##### Input records #####
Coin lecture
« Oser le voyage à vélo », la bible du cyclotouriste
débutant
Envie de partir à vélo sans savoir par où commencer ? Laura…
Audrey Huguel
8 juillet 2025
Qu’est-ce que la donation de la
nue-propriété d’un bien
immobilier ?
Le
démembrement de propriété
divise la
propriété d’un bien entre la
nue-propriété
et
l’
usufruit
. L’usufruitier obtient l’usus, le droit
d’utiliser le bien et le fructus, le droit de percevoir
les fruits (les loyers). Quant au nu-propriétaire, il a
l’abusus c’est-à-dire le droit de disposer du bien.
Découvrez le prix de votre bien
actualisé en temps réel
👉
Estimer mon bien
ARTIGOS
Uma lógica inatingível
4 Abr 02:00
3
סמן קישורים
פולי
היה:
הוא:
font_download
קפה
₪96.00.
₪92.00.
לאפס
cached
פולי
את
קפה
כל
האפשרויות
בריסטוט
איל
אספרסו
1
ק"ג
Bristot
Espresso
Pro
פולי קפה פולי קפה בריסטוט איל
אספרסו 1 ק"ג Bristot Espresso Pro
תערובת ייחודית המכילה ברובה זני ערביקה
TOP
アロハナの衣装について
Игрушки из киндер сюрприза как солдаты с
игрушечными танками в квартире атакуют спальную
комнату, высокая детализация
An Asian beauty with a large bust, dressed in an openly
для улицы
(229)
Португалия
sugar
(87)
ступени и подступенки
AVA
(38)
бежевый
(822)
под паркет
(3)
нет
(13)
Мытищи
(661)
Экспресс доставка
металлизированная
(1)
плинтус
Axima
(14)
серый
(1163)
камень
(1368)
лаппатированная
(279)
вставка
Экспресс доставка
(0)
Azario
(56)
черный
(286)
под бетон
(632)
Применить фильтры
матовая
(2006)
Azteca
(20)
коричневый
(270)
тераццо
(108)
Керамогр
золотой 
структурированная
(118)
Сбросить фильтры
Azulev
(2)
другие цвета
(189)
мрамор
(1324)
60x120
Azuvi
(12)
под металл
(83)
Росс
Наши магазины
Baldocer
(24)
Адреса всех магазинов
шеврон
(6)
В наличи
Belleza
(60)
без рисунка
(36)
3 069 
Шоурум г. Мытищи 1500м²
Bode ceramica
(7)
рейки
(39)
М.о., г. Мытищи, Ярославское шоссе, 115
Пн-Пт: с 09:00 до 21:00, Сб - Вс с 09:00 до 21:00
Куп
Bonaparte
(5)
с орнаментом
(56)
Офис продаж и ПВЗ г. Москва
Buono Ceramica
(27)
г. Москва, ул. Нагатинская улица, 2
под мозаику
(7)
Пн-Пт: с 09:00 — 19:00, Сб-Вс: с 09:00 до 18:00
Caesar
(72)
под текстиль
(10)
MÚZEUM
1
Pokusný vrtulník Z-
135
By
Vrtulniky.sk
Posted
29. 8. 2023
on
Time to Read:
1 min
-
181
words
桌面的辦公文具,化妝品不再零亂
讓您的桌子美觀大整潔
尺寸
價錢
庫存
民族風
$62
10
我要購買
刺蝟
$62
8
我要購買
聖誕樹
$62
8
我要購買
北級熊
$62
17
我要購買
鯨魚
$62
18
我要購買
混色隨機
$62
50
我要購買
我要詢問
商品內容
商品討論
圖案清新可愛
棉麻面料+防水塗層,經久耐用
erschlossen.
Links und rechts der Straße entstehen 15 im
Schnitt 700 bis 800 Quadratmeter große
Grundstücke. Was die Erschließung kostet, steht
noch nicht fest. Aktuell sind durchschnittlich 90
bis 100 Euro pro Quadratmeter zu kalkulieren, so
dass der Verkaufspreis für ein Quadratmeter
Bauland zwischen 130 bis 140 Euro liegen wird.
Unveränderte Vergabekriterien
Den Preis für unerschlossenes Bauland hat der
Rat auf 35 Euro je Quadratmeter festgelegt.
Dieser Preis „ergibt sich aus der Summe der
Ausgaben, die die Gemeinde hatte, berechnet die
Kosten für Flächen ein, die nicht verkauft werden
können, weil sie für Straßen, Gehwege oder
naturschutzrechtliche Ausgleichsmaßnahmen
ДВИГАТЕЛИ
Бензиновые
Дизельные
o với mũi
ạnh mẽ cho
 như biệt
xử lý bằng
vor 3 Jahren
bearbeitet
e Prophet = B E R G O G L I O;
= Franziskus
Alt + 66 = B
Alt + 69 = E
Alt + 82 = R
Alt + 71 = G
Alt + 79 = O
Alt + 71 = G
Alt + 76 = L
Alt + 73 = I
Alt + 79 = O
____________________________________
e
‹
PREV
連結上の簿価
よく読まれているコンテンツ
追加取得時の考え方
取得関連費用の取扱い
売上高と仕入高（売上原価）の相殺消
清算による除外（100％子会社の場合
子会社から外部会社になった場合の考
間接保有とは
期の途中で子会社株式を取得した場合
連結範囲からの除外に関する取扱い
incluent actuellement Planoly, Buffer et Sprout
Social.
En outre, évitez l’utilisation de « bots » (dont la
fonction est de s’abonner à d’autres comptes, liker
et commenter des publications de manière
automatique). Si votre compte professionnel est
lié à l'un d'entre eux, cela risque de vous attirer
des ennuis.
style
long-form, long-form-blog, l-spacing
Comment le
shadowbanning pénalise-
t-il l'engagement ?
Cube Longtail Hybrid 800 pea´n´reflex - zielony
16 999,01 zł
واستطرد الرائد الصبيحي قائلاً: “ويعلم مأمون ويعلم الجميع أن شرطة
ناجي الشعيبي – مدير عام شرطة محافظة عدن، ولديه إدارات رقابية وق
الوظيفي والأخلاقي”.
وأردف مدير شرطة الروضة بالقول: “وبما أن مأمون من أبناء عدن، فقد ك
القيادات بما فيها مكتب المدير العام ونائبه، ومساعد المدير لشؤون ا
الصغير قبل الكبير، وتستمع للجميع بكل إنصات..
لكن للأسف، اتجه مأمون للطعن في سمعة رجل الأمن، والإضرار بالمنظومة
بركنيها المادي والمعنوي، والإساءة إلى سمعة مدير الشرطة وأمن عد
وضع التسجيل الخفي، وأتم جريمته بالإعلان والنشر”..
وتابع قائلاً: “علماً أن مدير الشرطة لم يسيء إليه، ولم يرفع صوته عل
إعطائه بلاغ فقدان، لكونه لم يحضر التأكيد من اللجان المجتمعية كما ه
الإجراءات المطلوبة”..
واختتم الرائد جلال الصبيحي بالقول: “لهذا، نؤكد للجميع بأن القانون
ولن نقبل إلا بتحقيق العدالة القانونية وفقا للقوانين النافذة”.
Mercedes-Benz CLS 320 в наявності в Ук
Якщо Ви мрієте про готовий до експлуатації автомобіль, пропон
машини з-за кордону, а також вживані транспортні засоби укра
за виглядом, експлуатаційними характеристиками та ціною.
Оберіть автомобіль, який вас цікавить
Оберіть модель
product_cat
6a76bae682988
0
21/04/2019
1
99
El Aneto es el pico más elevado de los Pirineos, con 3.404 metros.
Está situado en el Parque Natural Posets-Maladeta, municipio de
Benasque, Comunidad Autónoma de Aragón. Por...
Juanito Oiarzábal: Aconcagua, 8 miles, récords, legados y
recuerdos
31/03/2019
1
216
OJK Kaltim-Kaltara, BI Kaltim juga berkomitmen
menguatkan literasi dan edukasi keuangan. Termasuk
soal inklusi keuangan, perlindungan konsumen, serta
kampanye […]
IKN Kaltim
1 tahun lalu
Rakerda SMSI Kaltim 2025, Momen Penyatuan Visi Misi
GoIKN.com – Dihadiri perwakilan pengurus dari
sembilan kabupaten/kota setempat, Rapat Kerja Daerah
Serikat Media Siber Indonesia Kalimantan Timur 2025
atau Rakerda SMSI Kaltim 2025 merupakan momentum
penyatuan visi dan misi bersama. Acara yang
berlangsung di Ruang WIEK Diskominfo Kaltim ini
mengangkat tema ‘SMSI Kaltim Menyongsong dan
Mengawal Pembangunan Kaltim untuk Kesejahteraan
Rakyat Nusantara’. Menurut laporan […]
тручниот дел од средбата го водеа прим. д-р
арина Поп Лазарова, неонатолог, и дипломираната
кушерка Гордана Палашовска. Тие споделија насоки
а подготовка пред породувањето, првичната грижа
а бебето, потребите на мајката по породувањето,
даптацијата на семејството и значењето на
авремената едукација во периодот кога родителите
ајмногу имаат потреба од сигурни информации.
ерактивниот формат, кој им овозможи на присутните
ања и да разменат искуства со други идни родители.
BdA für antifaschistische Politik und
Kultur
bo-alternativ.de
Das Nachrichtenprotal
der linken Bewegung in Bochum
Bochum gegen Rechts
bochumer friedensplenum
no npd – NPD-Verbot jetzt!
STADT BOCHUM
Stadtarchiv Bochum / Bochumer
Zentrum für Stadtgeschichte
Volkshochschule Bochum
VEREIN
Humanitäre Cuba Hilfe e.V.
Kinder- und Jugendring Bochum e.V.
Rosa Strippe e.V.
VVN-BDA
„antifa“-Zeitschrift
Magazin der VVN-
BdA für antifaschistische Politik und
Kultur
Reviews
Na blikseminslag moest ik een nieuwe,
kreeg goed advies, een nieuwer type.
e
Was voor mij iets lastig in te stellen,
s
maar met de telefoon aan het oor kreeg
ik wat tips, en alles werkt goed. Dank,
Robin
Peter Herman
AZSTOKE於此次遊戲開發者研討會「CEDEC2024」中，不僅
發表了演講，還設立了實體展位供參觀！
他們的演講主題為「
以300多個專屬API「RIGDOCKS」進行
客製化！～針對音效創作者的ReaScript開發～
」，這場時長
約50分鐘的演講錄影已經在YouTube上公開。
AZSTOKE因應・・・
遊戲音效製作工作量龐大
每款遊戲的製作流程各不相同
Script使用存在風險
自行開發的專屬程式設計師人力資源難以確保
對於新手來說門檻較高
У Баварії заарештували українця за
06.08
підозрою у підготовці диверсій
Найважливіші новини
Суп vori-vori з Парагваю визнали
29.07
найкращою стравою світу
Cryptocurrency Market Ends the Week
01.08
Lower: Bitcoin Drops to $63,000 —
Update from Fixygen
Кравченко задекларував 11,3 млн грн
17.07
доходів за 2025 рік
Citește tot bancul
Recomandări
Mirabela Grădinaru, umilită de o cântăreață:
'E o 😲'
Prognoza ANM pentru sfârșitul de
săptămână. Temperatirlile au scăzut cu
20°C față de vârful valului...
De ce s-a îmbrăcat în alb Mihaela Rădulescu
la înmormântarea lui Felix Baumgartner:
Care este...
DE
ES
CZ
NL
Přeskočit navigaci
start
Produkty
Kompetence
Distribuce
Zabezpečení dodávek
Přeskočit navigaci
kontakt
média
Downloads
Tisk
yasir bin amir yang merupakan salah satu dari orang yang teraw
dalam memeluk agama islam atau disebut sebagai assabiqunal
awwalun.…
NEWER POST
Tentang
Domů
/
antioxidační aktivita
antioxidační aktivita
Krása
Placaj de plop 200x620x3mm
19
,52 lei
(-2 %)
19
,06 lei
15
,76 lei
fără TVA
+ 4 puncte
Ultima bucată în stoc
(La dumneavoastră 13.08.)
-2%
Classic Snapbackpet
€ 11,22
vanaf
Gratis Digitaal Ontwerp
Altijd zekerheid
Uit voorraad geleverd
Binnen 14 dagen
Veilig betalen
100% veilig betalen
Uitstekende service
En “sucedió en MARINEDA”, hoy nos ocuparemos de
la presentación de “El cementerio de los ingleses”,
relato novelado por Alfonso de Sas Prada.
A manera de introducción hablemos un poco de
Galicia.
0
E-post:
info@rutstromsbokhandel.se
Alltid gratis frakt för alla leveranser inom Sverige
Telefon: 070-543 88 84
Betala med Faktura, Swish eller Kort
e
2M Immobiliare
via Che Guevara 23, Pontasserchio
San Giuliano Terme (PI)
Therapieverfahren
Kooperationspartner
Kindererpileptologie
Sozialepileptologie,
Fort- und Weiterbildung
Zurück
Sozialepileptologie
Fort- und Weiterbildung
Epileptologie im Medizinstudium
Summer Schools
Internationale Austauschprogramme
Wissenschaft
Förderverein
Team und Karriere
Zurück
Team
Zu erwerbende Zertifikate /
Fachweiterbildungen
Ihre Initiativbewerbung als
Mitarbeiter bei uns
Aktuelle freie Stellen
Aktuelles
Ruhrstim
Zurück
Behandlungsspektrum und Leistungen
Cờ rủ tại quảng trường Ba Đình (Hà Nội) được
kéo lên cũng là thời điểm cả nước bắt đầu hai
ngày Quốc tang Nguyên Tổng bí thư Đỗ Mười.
#####
Work task -> Only a number is wanted. How many lines of the entries above carry "bien"?

Result for this exercise -> 6